Barbara Bullock: Fearless Vision
About the Exhibition
Woodmere Art Museum is pleased to present Barbara Bullock: Fearless Vision, a retrospective of the artist’s illustrious career. Fearless Vision will showcase Bullock’s development over sixty years of creative practice, from the paintings and drawings of the late 1960s and 1970s to the cut, painted, and sculpted works in heavy-weight paper she is known for today. The exhibition will demonstrate the artist’s participation in a national movement in the arts to strengthen Black identity through explorations of African art, music, and dance and the impact of her extensive travels through Africa and the Caribbean.
Socially-driven artists are accepted as part of the mix in the arts today, but this was not always the case. Bullock stands out as a pioneering figure in Philadelphia whose work extends outside the studio and into the city, especially into the city’s Black communities, with an embrace of African art as inspiration, declaration of strength, and path to reclaiming an ancestral cultural identity. Forcefully, but gently with the beauty of her art and teaching, Bullock takes a stand for social justice, working in the cultural and educational spheres of Philadelphia. Fearless Vision shows how Bullock’s studio practice evolved in dialogue with her work as both educator and social activist, exploring the cross-fertilization of ideas about art and social healing.
Bullock worked in K-12 schools, museums, community organizations, senior centers, and public spaces. Her long-term leadership of the art programs at the Ile-Ife Black Humanitarian Center (1971-1975) and Prints for Progress (1980-1993) were seminal experiences in her creative practice. The exhibition will include many of the objects that Bullock made to inspire students and participants in community projects such as game boards, pop-up books, hats, fans, boxes, altars, and miniature theaters. They share a vocabulary of figurative elements, animal forms, patterns, textures, and colors that characterize Bullock's studio practice.
Woodmere collaborated with independent art historians and curators Leslie King Hammond and Lowery Stokes Sims in preparing an oral history with Bullock that is transcribed as a central element in the accompanying catalogue publication. The catalogue will include a chronology of education projects that follows the artist’s archive and lesson plans donated by Bullock to Woodmere’s historic archives of Philadelphia’s artists. The catalogue will be available at the Woodmere Art Museum Store.
Support for Barbara Bullock: Fearless Vision is provided by The Edna Wright Andrade Fund of the Philadelphia Foundation, the William M. King Charitable Foundation, Robert and Frances Kohler, the Petrucci Family Foundation Collection of African American Art, The Dorothy del Bueno Endowed Exhibition Fund at Woodmere, the Nixon Family on behalf of James V. Nixon, Jr., and other generous contributors, including those who wish to remain anonymous.

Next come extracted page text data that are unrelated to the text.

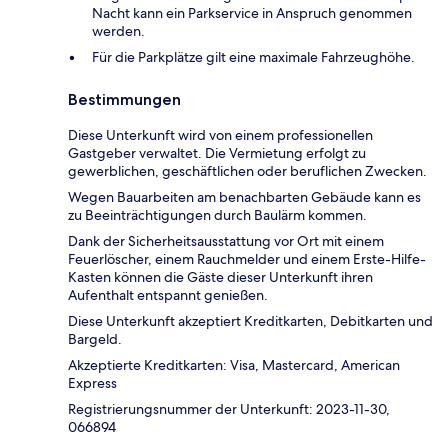
Nacht kann ein Parkservice in Anspruch genommen
werden.
Für die Parkplätze gilt eine maximale Fahrzeughöhe.
Bestimmungen
Diese Unterkunft wird von einem professionellen
Gastgeber verwaltet. Die Vermietung erfolgt zu
gewerblichen, geschäftlichen oder beruflichen Zwecken.
Wegen Bauarbeiten am benachbarten Gebäude kann es
zu Beeinträchtigungen durch Baulärm kommen.
Dank der Sicherheitsausstattung vor Ort mit einem
Feuerlöscher, einem Rauchmelder und einem Erste-Hilfe-
Kasten können die Gäste dieser Unterkunft ihren
Aufenthalt entspannt genießen.
Diese Unterkunft akzeptiert Kreditkarten, Debitkarten und
Bargeld.
Akzeptierte Kreditkarten: Visa, Mastercard, American
Express
Registrierungsnummer der Unterkunft: 2023-11-30,
066894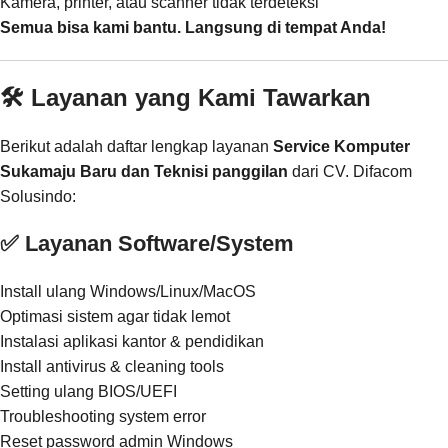
Kamera, printer, atau scanner tidak terdeteksi
Semua bisa kami bantu. Langsung di tempat Anda!
🛠️ Layanan yang Kami Tawarkan
Berikut adalah daftar lengkap layanan
Service Komputer
Sukamaju Baru dan Teknisi panggilan
dari CV. Difacom
Solusindo:
✅ Layanan Software/System
Install ulang Windows/Linux/MacOS
Optimasi sistem agar tidak lemot
Instalasi aplikasi kantor & pendidikan
Install antivirus & cleaning tools
Setting ulang BIOS/UEFI
Troubleshooting system error
Reset password admin Windows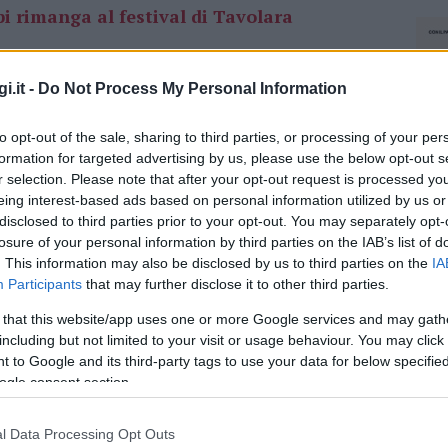
i rimanga al festival di Tavolara
contro al Vaticano tra Papa Francesco e comici
i.it -
Do Not Process My Personal Information
dienza è stata caratterizzata da momenti di
con numerosi ospiti illustri
tra cui l’attrice
to opt-out of the sale, sharing to third parties, or processing of your per
Lo scatto è diventato virale e la comica è
formation for targeted advertising by us, please use the below opt-out s
l’occasione di incontrare il pontefice.
r selection. Please note that after your opt-out request is processed y
eing interest-based ads based on personal information utilized by us or
disclosed to third parties prior to your opt-out. You may separately opt-
azionali?
losure of your personal information by third parties on the IAB’s list of
. This information may also be disclosed by us to third parties on the
IA
 mese
cliccando
qui
Participants
that may further disclose it to other third parties.
 that this website/app uses one or more Google services and may gath
including but not limited to your visit or usage behaviour. You may click 
 to Google and its third-party tags to use your data for below specifi
ogle consent section.
do nella sezione
Login
dal menù del sito o
l Data Processing Opt Outs
NEC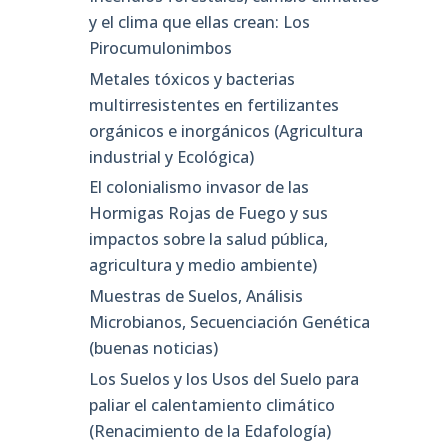
y el clima que ellas crean: Los
Pirocumulonimbos
Metales tóxicos y bacterias
multirresistentes en fertilizantes
orgánicos e inorgánicos (Agricultura
industrial y Ecológica)
El colonialismo invasor de las
Hormigas Rojas de Fuego y sus
impactos sobre la salud pública,
agricultura y medio ambiente)
Muestras de Suelos, Análisis
Microbianos, Secuenciación Genética
(buenas noticias)
Los Suelos y los Usos del Suelo para
paliar el calentamiento climático
(Renacimiento de la Edafología)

Woodmere thanks the Lomax family and WURD, who are the exhibition’s media partners.
Take a creative journey into the world of batik and Adire (tie & dye) textile-making and discover the influence of the vibrant world of African textiles and their deep cultural significance. Drawing inspiration from his Yoruba roots and Nigerian heritage, Muyiwa, an expert in the field, will guide you through the process of using wax and dye to create intricate patterns and motifs. You will start by applying hot wax to 100% cotton fabrics to create patterns, then immerse them in vibrant dyes. Finally, we'll carefully remove the wax, revealing beautiful, colorful designs. You may infuse your designs with your unique voice, or use African patterns to create beautiful cotton fabric or a cotton shirt. By the end of the class, you'll have crafted textiles that reflect the beauty and essence of African traditions.
Drawing on three themes and titles from Barbara Bullocks' artwork, this program features the human voice singing texts that amplify or comment on titles of various artworks. The first theme, "Stories my Grandmother Told Me," is a collection of works including Nigerian folksongs, songs about intergenerational connectedness and community, and texts drawn from Pennsylvania Dutch samplers. The second theme, "Most Precious Blood," features music that speaks to police violence towards Black men as well as the Christian concept of the sacredness of Jesus's blood. Finally, in "Spirit House", we explore themes of the afterlife, spirits, ancestors, and housing security.
The choir at St. Thomas, Whitemarsh consists of trained choral singers and volunteers who love singing. We have an equal commitment to musical excellence and caring community, and we believe that those two concepts reinforce each other. We sing a wide spectrum of music: ninth century chants to works composed this year; music from the Black Church tradition and music from English cathedrals, and everything in between. The choir was recently invited to sing at St. Thomas' Fifth Avenue in NYC.